Stated task A
From the casting text below, list every item named after the words "including, but not limited to" in the sentence about molten metal casting techniques.
Stated task B
Return each line of the listing below that contains the word "family". Case counts.

Text extract
1. Field of Invention
The present invention relates to casting metals. More particularly, the present invention relates to an apparatus and method for controlled optimized directional rapid solidification of metal castings to improve mechanical characteristics of the casted metal and the casting.
2. Background
The casting of molten metal into desired shapes has been known and practiced for centuries. Known molten metal casting processes involve pouring, or forcing, molten metal into a mold cavity. Through the loss of heat, the molten metal within the mold cavity solidifies creating a cast part in the shape of the mold cavity.
Molten metal casting employs a variety of techniques and a variety of apparatus, including, but not limited to permanent molds, sand casting, die casting, and investment casting.
Permanent molds, which may be formed of hardened steel, are well suited for casting detailed objects, having thin walls and intricate structures. One recognized drawback however is that permanent molds are expensive.
Sand casting is a process where a mold cavity (or depression) is formed in sand with a mold pattern having a shape similar to the desired casting. If the finished casting is to be hollow or define internal cavities or passages, such internal passages are formed with “cores” that are placed within the cavity/depression formed in the sand. Some sand casting methods use “green sand” which is a mixture of clay and moisture that together function as a binder for the sand aggregate. Other forms of sand binders, such as resins and chemicals may also be used for higher levels of hardness and improved accuracy. Unfortunately, sand binders are subject to Environmental Protection Agency (EPA) regulations and restrictions because the byproducts such sand binders generate during decomposition caused by heat are poisonous and/or hazardous. EPA regulations and restrictions have increased the cost of using resin and chemical binders in sand casting processes.
Die casting is a process similar to the permanent mold process where molten metal is forced, under high pressure, into a mold cavity which is formed by plural hardened steel dies which have been machined into a desired shape. The die casting process is somewhat similar to known injection molding processes.
Investment casting also known as the lost pattern process or lost foam process (hereinafter lost foam casting) is a method to cast metal items requiring smooth finished surfaces.
Lost foam casting is a variation of sand casting but is an improvement thereover because it provides better net shape capabilities as compared to green sand casting methods and eliminates parting lines and matching operations that increase costs. The lost foam process also provides better dimensional tolerances as compared to green sand castings because core shifts and core variabilities are eliminated. A direct benefit is a significant reduction in finish machining costs and infrastructure investment due to the high net shape of the casting, with less opportunities for errors in matching and assembly.
In the lost foam process, a pattern is made and thereafter sacrificed, when the molten metal is poured. A variety of pattern materials may be used, such as but not limited to wax, polystyrene foam, polyethylene foam, and other known pattern forming materials. For purposes of this disclosure, the patterns described herein are formed of foam, although it is to be understood that any known pattern making material may be used.

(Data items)

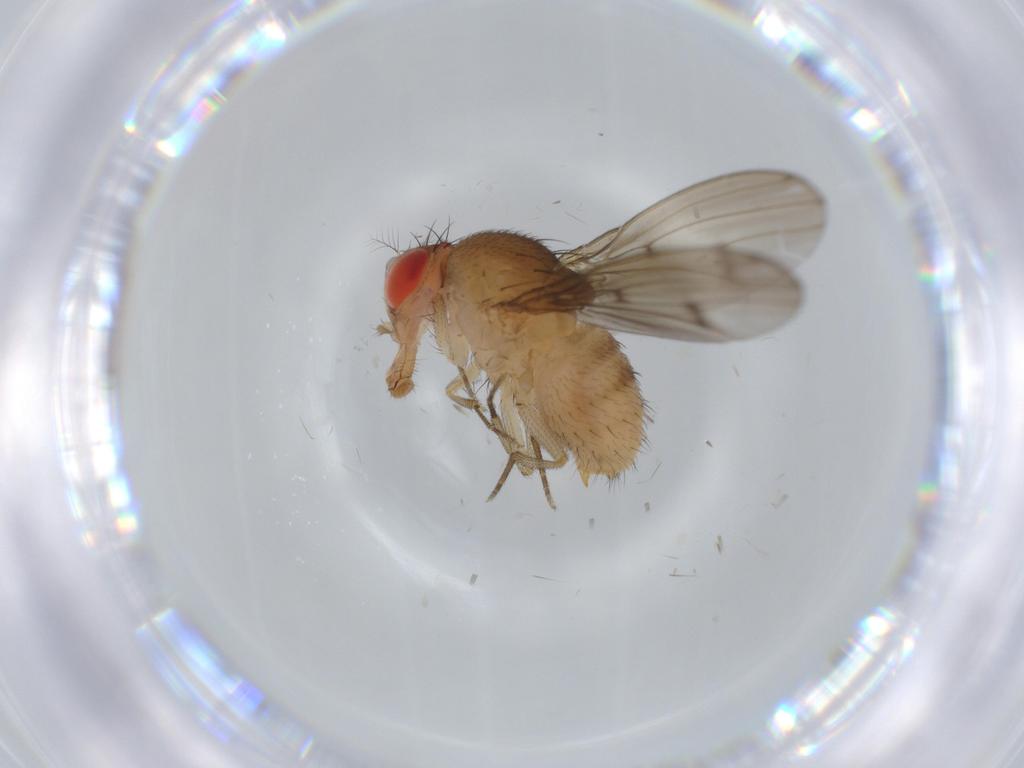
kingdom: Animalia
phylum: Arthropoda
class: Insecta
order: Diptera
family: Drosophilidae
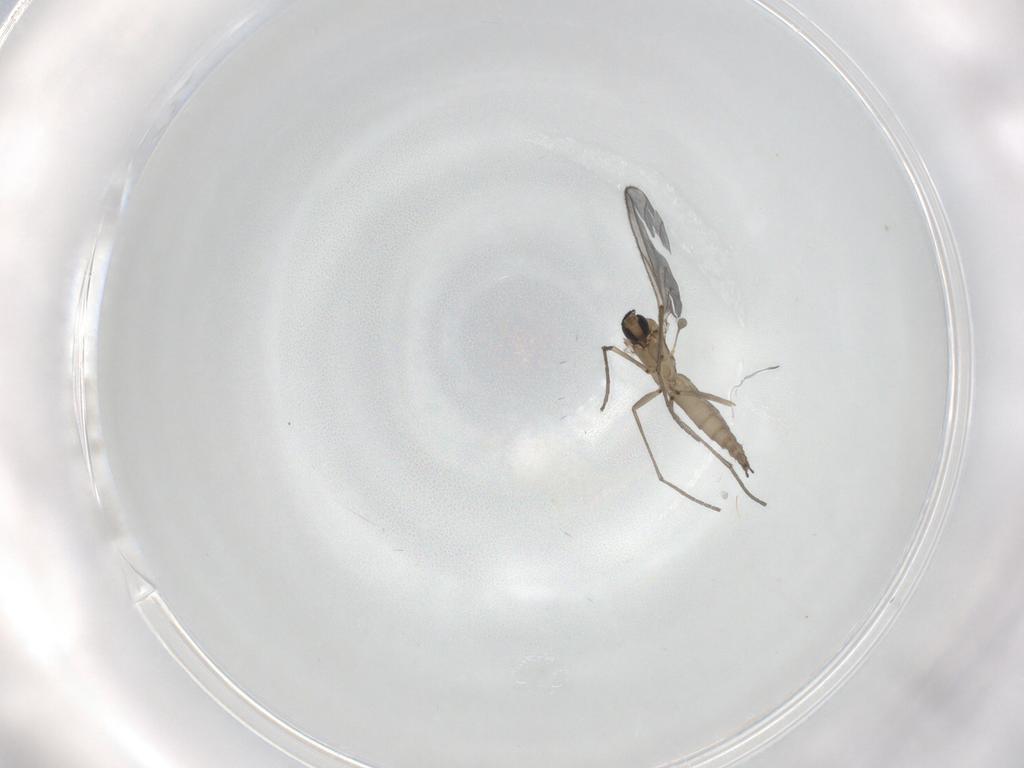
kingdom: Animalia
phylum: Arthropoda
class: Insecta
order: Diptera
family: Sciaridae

--

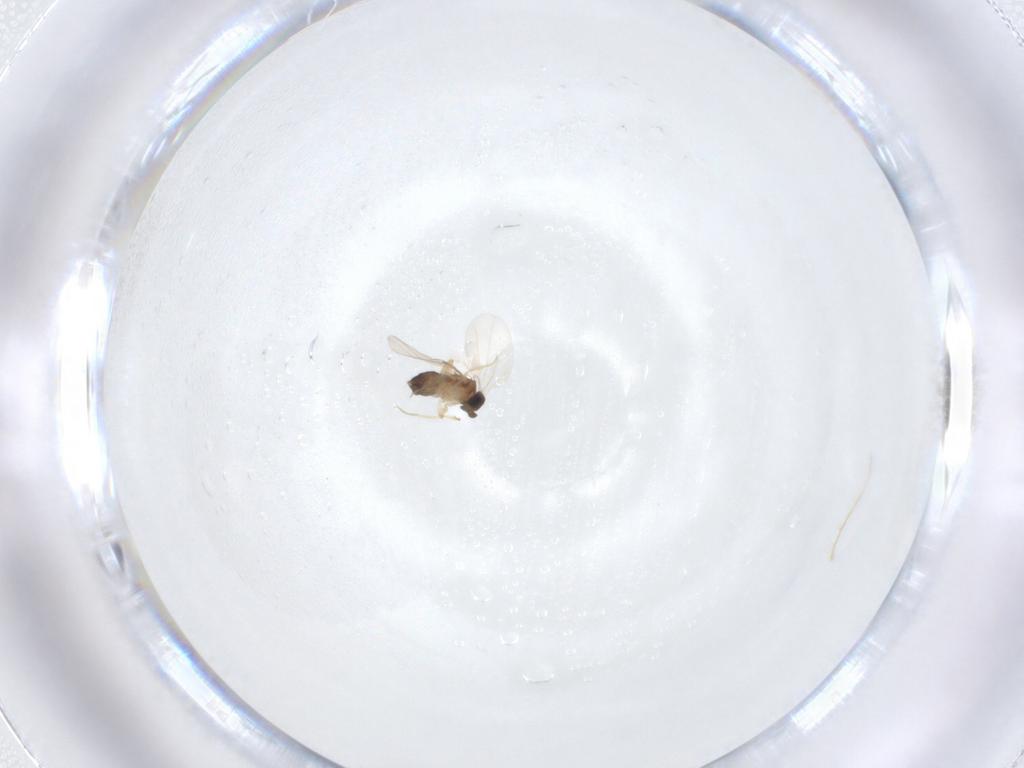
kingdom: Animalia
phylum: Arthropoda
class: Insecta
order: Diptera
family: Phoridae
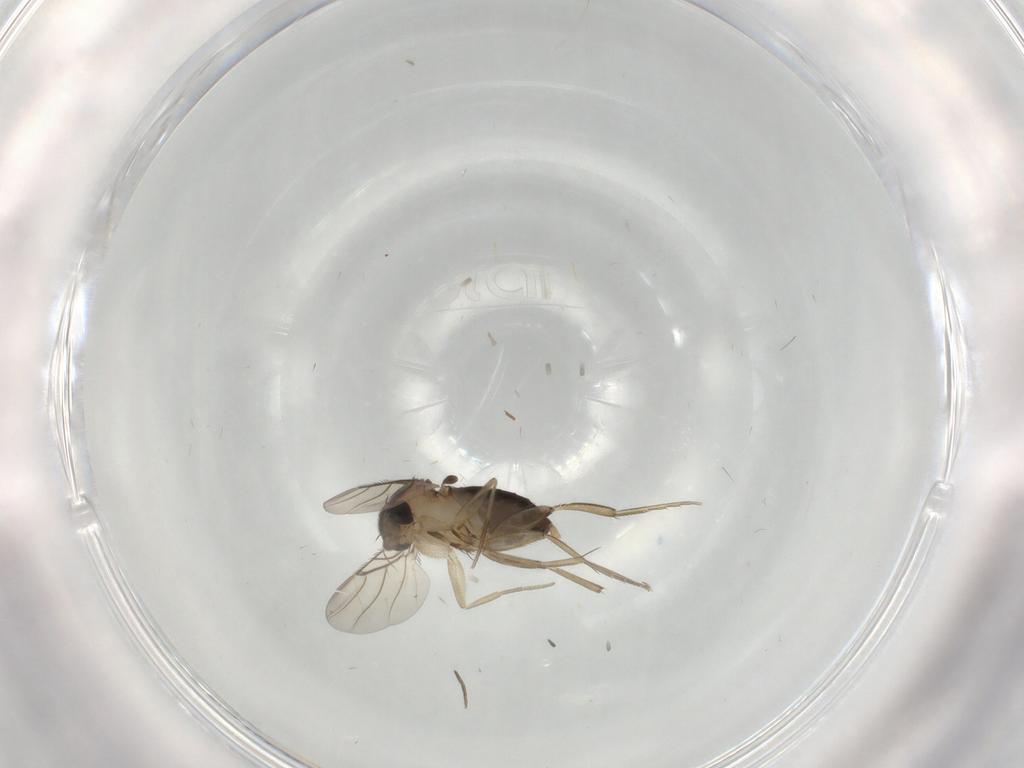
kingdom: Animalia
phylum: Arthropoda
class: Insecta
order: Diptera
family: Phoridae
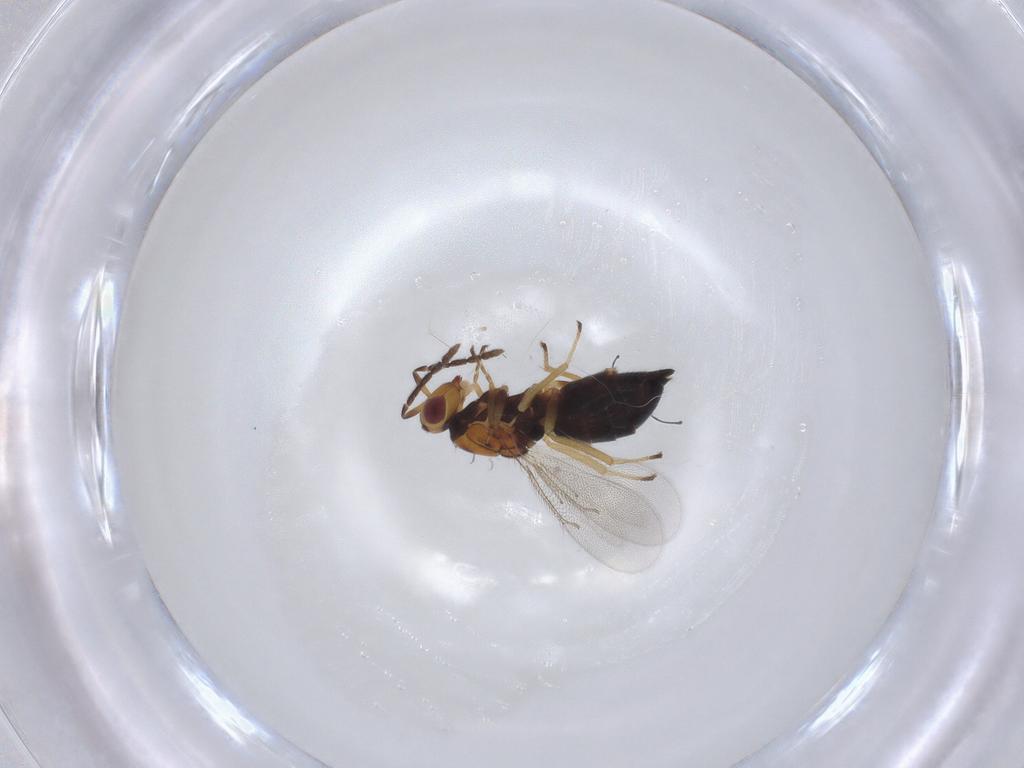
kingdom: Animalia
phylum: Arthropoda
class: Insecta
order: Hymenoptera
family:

Correct response A
Permanent molds, sand casting, die casting, investment casting

Correct response B
family: Drosophilidae
family: Sciaridae
family: Phoridae
family: Phoridae
family:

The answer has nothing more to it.